Nicodemo: “I tifosi da stadio ci sono sempre stati nel Pd”
Il funzionamento di questi meccanismi è confermato anche da Francesco Nicodemo, il quale era a capo della comunicazione del Partito democratico durante la prima segreteria Renzi del 2014. “Io questa roba non l’ho mai fatta, ma la mobilitazione di vere e proprie tifoserie si è vista spesso in occasioni del genere”, spiega. “Il problema è che non si tratta di attivisti capaci di contribuire al dibattito, ma di tifosi da stadio che vengono strumentalizzati. Sicuramente molti di quelli che appartenevano all’area renziana oggi fanno campagna per Giachetti”. Un modus operandi che, assicura, lui ha sempre respinto. “Nel 2014 ho cercato di creare una vera e propria community del Pd: volevo portare le vecchie sezioni di attivisti online. Una comunità che fosse composta da gente che sa davvero cosa dire”. Nonostante ciò, nel corso del tempo è nata questa macchina ora al centro della contesa politica. “Comunque spiace vedere che il dibattito sulle primarie sia condizionato da questi argomenti. Anche le polemiche su Zingaretti lasciano il tempo che trovano: si è trattato davvero di pochi tweet, mobilitati da non si sa chi, che però hanno completamente oscurato il confronto fra i tre candidati”, conclude.

La denuncia di Nobili: “Zingaretti usa i troll come il M5s”
Il riferimento di Nicodemo è a quello che è accaduto durante il confronto televisivo fra i candidati alla segreteria a SkyTg24. Mentre si svolgeva il dibattito, infatti, su Twitter sono comparsi diversi post a favore di Zingaretti, tutti condivisi da profili diversi ma dal contenuto identico. Una stranezza che non è sfuggita a Luciano Nobili, coordinatore della mozione di Giachetti: “Un consiglio allo staff di Nicola Zingaretti: usate pure i troll come il M5S ma almeno cambiate le frasi da far twittare ai fake, sennò si vede troppo che sono finti”. Una denuncia analoga a quella di Anna Ascani e accompagnata dalle foto dei tweet incriminati (di cui si sono perse le tracce poco dopo la diffusione della notizia).

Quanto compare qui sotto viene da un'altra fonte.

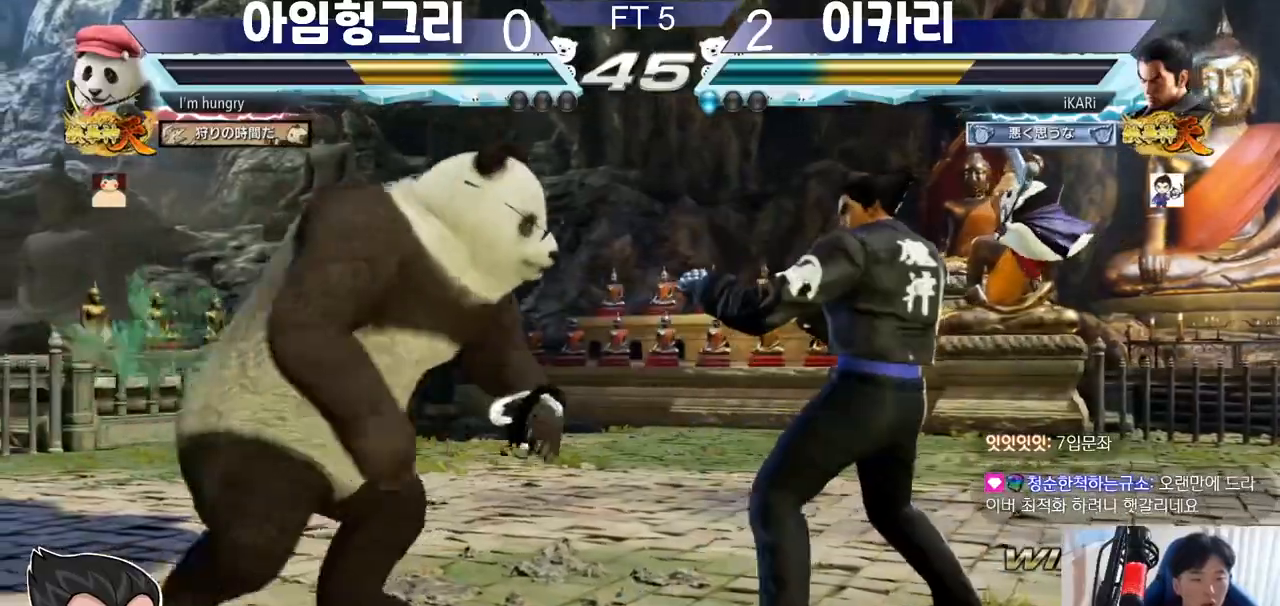
{"buttons": [], "left_stick": "right", "events": [[284, "left_stick", "right"], [334, "left_stick", "center"], [400, "left_stick", "right"]]}
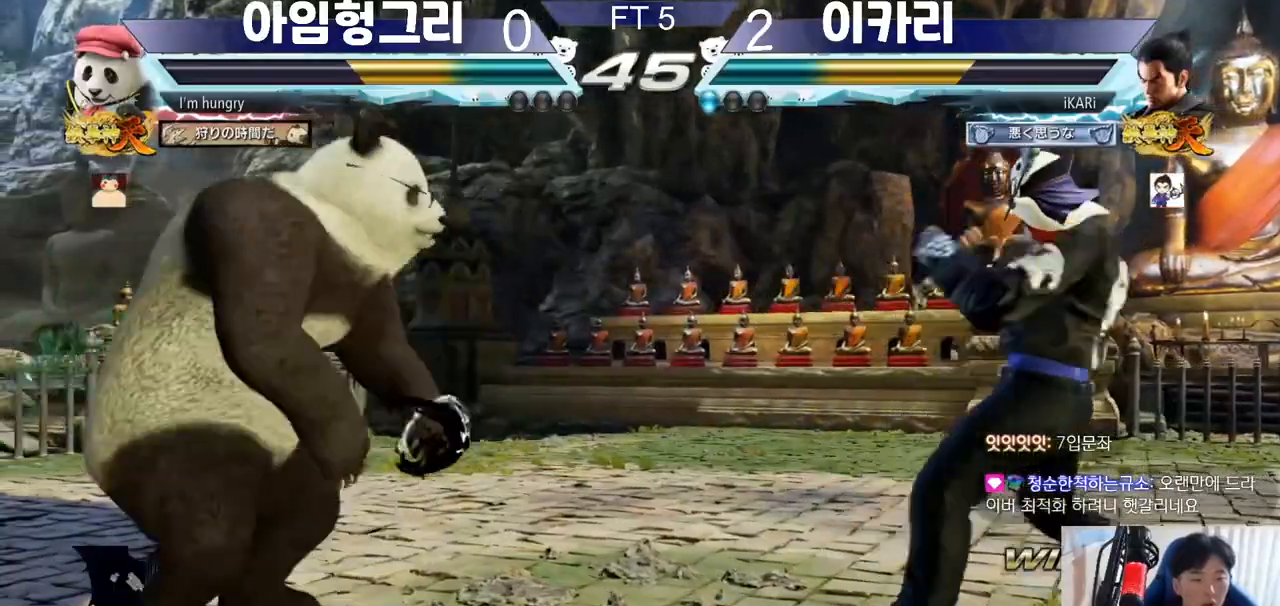
{"buttons": [], "left_stick": "center", "events": [[50, "left_stick", "up"], [100, "left_stick", "center"], [233, "left_stick", "up"], [350, "left_stick", "center"]]}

L’ipotesi di molti utenti, verificata anche da Open, è che si sia trattato di una serie di profili falsi mobilitati per l’occasione, con l’obiettivo di amplificare le interazioni social a favore di Zingaretti (o, in seconda battuta, di danneggiarlo). Da parte del governatore del Lazio non è ancora arrivata una replica, ma c’è chi fa notare che anche questo strumento digitale non sia nuovo dalle parti dei democratici (e non solo).